Dans sa décision rendue le 4 avril 2019, le Conseil constitutionnel avait relevé une série de griefs qui l’a conduit à censurer l’article. Selon les Sages, la disposition de l’article 3 laissait aux préfets « une latitude excessive dans l’appréciation des motifs susceptibles de justifier l’interdiction ». Notamment parce que l’interdiction pouvait être prononcée sur le fondement de tout agissement, « que celui-ci ait ou non un lien avec la commission de violences ». Ils relevaient que tout comportement, « quelle que soit son ancienneté » pouvait alors justifier l’interdiction de manifester, selon le texte. Ils sont alors arrivés à la conclusion suivante : « Le législateur a porté au droit d’expression collective des idées et des opinions une atteinte qui n’est pas adaptée, nécessaire et proportionnée. » En clair, les Sages ont surtout remis en cause le caractère trop large des modalités prévues par les parlementaires.

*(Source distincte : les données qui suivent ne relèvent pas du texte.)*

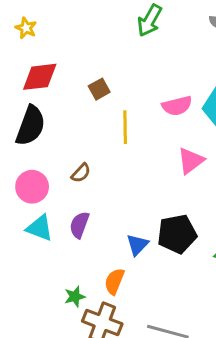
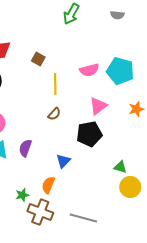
brown square: (99, 89) -> (38, 59), turned -32
brown semicircle: (81, 173) -> (54, 114), moved
black pentagon: (177, 234) -> (89, 134), moved

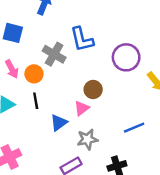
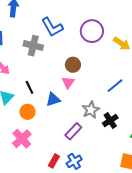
orange circle: (34, 74) -> (27, 112), moved
blue triangle: (59, 123) -> (53, 99), turned 35
gray star: (87, 139) -> (91, 110), moved

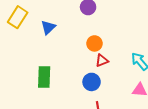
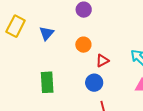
orange circle: (95, 43) -> (83, 45), moved

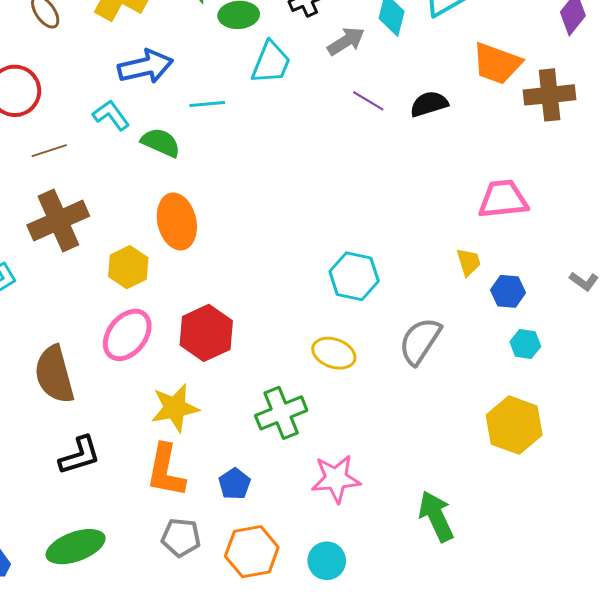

Avant même la jurisprudence du Conseil constitutionnel, plusieurs juristes s’inquiétaient de cette mesure préventive, de police administrative, pour répondre à une menace « d’une particulière gravité pour l’ordre public ». Dans une tribune publiée dans Le Monde, l’avocat en droit public Pierre Barthélémy estimait que cette interdiction administrative de manifester était « attentatoire aux libertés ».

Il existe une peine complémentaire d’interdiction de participer à des manifestations

Lors du débat parlementaire, les députés de la majorité présidentielle ont par ailleurs supprimé une obligation de pointage pour les personnes frappées d’interdiction de manifestation. Selon la commission des lois de l’Assemblée nationale, cette disposition était « trop complexe à mettre en œuvre et inutile compte tenu des peines encourues en cas de non-respect de cette peine ».

Après la censure de l’article 3, Bruno Retailleau avait annoncé son intention de redéposer un nouveau texte « anticasseurs ». Ce 2 mai, le président du groupe LR a confirmé sur LCI sa volonté de continuer à agir sur ce sujet. « On peut parfaitement avoir des dispositifs justes d’encadrement avec une règle de proportionnalité », a-t-il répondu. En 2019, il estimait que le Conseil constitutionnel n’avait « pas empêché le Parlement de légiférer sur la possibilité d’une interdiction préfectorale ».

Si cette sanction administrative préventive n’a pas prospéré, le droit actuel prévoit toutefois une sanction pénale, prise par un juge donc. Cette peine complémentaire d’interdiction de manifester ne peut excéder trois ans. Elle peut être prononcée quand la personne poursuivie a été reconnue coupable de certaines infractions pendant des manifestations, qu’il s’agisse de violences sur les personnes ou de dégradations de biens.